Les quelque cent trente-neuf cahiers de conversation de Beethoven, à savoir, pour l’essentiel, ceux que son « confident et ami » Anton Schindler ne détruisit pas avant de les vendre à la Bibliothèque royale de Berlin en 1846, n’ont été publiés dans leur intégralité que de 1968 à 2001, en Allemagne : onze volumes de février 1818 au 6 mars 1827 totalisant près de cinq mille pages. Evoquant dans la préface les éditions partielles antérieures, Karl-Heinz Köhler écrit : « En 1946 parut à Paris une édition française de ces conversations, sélection des plus subjectives. » C’est cet ouvrage, dû à Jacques-Gabriel Prod’homme, qui est réédité dans une révision de Nathalie Krafft. On n’a là qu’une infime partie de l’ensemble. Les notes et transitions de Nathalie Krafft, puisées aux meilleures sources, sont les bienvenues, mais elles aussi sont sans commune mesure avec le gigantesque appareil critique de l’édition complète, impossible à reproduire ici.
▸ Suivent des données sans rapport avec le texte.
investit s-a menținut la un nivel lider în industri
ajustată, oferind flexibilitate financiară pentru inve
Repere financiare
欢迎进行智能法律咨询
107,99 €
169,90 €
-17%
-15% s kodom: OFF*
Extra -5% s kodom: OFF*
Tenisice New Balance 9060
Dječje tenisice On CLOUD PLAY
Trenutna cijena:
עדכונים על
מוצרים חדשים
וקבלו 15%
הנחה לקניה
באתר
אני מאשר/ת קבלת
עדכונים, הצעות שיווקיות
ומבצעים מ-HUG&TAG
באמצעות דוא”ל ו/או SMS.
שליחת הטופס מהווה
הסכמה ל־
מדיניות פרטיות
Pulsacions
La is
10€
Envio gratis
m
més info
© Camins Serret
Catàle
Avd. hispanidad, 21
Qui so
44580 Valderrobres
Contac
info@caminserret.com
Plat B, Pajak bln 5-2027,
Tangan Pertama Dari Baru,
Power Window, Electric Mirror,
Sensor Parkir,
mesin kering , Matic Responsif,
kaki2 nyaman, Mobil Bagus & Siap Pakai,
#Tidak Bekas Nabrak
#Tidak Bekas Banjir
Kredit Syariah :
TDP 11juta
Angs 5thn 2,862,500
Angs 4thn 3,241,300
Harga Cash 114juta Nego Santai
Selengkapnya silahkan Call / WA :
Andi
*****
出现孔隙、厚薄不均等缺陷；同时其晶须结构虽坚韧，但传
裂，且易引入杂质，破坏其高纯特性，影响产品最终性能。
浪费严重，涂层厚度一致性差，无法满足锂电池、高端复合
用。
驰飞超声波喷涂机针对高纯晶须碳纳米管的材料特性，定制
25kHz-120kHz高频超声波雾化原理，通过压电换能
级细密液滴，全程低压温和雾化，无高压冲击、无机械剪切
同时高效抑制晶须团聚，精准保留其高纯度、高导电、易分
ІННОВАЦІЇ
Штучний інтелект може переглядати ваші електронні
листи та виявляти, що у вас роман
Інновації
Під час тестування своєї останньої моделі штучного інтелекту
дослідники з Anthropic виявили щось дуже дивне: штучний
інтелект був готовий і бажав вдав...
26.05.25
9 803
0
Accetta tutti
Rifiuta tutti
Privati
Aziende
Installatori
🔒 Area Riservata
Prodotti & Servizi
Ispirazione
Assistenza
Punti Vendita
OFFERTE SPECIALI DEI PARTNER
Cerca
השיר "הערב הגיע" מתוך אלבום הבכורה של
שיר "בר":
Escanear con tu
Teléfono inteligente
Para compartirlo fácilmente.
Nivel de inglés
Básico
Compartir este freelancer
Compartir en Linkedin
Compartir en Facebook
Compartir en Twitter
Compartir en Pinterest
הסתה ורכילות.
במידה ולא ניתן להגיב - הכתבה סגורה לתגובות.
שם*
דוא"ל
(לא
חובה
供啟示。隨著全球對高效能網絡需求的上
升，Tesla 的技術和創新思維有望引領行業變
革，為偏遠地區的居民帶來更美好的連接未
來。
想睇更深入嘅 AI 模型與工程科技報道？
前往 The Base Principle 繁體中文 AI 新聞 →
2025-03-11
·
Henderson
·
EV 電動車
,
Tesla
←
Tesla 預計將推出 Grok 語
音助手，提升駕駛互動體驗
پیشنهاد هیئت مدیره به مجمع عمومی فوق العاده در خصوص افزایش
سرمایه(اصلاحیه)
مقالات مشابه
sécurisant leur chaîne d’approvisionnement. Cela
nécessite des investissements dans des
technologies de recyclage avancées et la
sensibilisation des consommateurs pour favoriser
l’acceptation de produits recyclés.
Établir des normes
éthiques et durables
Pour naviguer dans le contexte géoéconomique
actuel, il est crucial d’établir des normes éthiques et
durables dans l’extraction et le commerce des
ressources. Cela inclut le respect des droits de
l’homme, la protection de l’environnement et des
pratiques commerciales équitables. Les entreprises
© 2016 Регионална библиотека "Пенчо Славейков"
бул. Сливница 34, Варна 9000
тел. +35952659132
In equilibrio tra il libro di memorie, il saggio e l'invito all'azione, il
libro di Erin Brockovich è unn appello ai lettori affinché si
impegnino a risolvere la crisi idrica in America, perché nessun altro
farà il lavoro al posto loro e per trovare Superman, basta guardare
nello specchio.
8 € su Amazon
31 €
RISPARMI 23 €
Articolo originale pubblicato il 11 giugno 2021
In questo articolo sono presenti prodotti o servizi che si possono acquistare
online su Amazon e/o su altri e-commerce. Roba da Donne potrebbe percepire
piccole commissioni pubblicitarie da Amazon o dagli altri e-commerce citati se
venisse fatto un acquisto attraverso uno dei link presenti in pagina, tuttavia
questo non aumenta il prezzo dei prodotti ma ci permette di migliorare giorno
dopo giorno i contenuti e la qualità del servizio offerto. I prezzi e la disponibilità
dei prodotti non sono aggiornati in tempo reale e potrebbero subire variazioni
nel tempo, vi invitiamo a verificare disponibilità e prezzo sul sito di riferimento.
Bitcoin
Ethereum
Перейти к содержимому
Sur quelques points, le bât blesse légèrement. Les critères de choix de Prod’homme restent mystérieux, mais on aurait pu indiquer tous les endroits où se trouvent ses coupures, dater avec plus de précision les passages sélectionnés, ou encore, dans de très rares cas, mieux identifier certains interlocuteurs et revoir la traduction. Prod’homme ne pouvait connaître les suppressions, modifications et falsifications de Schindler : on n’en a pris conscience qu’à la fin des années 1970. Lire les cahiers est comme entendre un seul interlocuteur d’un dialogue téléphonique : Beethoven n’écrivait presque jamais, il s’exprimait oralement. Les cahiers permettent cependant de bien le saisir à tel ou tel moment. Les sujets abordés sont des plus divers, des soucis quotidiens à la haute politique en passant par les questions artistiques ou morales. Dépassée mais toujours utilisable, et surtout sans concurrence, cette réapparition en français doit être saluée comme elle le mérite.
Marc Vignal
Cahiers de conversation de Beethoven (1819-1827). Traduits et présentés par Jacques-Gabriel Prod’homme. Edition révisée par Nathalie Krafft. Buchet Chastel 2015, 446 p.